Malibu Lagoon is sick and needs repair.

Tomorrow marks a milestone day for environmental rehabilitation in Malibu, Surfrider Beach and Santa Monica Bay. The much-needed restoration of oxygen-starved Malibu Lagoon faces one more regulatory obstacle Wednesday — California Coastal Commission approval. Because the project has gone through an extensive public involvement and CEQA process, including a legally unchallenged EIR approved in 2006, one would have hoped that the effort to remove polluted sediments and rebuild the lagoon would remain free of controversy.

The plan remains one of the five highest priorities in the Bay Restoration Plan assembled by the Santa Monica Bay Restoration Commission.

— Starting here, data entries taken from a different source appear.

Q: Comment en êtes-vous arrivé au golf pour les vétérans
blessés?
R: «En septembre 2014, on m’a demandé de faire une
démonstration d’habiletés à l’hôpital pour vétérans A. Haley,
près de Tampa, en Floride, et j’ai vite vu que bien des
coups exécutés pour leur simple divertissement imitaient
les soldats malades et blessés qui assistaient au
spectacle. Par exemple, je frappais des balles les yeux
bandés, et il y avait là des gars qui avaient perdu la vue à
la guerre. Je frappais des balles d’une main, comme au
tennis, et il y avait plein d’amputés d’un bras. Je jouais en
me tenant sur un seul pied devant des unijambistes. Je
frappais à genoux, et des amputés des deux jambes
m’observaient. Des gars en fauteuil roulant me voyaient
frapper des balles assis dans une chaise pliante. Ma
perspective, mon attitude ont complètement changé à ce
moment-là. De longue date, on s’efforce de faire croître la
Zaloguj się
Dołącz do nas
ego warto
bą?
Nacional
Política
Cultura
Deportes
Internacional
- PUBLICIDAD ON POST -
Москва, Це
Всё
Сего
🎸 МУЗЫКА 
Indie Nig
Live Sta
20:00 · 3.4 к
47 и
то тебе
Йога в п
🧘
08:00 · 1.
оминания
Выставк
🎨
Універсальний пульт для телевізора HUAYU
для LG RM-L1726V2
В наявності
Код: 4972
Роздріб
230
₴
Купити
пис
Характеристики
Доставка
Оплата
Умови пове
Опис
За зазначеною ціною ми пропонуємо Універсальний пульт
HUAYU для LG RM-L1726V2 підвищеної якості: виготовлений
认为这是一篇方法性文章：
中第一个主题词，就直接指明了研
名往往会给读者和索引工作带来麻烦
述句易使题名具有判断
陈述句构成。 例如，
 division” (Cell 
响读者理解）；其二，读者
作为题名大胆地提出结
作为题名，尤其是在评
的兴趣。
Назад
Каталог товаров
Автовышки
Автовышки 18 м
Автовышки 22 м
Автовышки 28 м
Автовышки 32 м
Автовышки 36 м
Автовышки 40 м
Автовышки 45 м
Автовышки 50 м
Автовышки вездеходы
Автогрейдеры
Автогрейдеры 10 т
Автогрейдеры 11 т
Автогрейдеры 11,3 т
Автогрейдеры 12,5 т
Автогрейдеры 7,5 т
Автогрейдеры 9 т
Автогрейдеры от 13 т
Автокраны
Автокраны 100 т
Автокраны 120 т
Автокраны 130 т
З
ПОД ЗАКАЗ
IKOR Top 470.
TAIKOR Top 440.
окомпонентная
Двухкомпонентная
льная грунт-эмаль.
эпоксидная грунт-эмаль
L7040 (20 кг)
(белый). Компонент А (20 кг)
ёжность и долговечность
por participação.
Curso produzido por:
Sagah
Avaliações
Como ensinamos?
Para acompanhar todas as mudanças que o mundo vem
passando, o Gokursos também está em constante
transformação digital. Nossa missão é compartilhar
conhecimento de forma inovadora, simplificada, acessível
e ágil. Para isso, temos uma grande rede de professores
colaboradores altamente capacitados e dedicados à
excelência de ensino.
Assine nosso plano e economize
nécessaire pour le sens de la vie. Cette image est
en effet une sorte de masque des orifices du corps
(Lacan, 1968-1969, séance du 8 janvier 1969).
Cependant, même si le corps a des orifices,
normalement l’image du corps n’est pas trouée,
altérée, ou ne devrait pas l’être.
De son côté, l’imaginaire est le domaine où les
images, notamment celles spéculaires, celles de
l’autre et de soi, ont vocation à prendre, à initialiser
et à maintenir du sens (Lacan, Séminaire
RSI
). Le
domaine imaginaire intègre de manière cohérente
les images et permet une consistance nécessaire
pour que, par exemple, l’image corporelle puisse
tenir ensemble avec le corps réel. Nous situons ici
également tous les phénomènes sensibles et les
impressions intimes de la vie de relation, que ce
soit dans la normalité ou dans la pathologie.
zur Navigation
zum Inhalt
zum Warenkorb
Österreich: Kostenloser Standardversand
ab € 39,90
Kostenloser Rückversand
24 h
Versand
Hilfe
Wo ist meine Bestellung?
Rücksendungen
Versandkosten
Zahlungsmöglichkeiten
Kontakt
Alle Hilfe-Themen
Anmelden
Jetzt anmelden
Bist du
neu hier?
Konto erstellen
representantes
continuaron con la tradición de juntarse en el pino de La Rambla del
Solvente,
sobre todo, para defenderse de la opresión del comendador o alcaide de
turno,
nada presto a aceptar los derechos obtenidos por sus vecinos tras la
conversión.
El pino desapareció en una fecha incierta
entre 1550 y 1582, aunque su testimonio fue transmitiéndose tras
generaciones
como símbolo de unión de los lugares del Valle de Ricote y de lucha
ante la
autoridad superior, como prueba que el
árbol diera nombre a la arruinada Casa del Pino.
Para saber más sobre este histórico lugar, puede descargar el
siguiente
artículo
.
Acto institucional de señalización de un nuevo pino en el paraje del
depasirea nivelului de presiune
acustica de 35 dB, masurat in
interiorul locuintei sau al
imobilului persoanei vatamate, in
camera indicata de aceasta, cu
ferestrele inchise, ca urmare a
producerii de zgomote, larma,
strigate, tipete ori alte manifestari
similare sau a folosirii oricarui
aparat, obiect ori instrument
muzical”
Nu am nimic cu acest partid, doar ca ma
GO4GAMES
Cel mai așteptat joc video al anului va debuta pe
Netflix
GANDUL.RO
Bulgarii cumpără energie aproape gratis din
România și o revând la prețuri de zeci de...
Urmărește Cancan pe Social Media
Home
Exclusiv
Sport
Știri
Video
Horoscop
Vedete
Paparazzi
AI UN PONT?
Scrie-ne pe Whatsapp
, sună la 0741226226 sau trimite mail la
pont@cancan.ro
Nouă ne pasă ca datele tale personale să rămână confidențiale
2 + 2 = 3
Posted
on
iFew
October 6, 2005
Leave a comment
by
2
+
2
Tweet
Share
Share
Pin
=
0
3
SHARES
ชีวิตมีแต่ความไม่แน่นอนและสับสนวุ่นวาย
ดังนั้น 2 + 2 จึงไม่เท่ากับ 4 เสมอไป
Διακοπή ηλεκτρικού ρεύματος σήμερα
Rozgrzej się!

The Malibu Lagoon restoration effort, which has been led by Heal the Bay scientists under the auspices of State Parks and the Coastal Conservancy, took more than two years to develop.

Some of the foremost wetland scientists in California participated in assembling the plan, including UCLA’s Rich Ambrose, Humboldt State’s Bob Gearhart, UCSB’s Andy Brooks, L.A. County Natural History Museum’s Kimball Garrett, USF’s John Callaway and the Southern California Coastal Waters Research Project’s Marth Sutula.

But welcome to Malibu, where every issue is destined for controversy.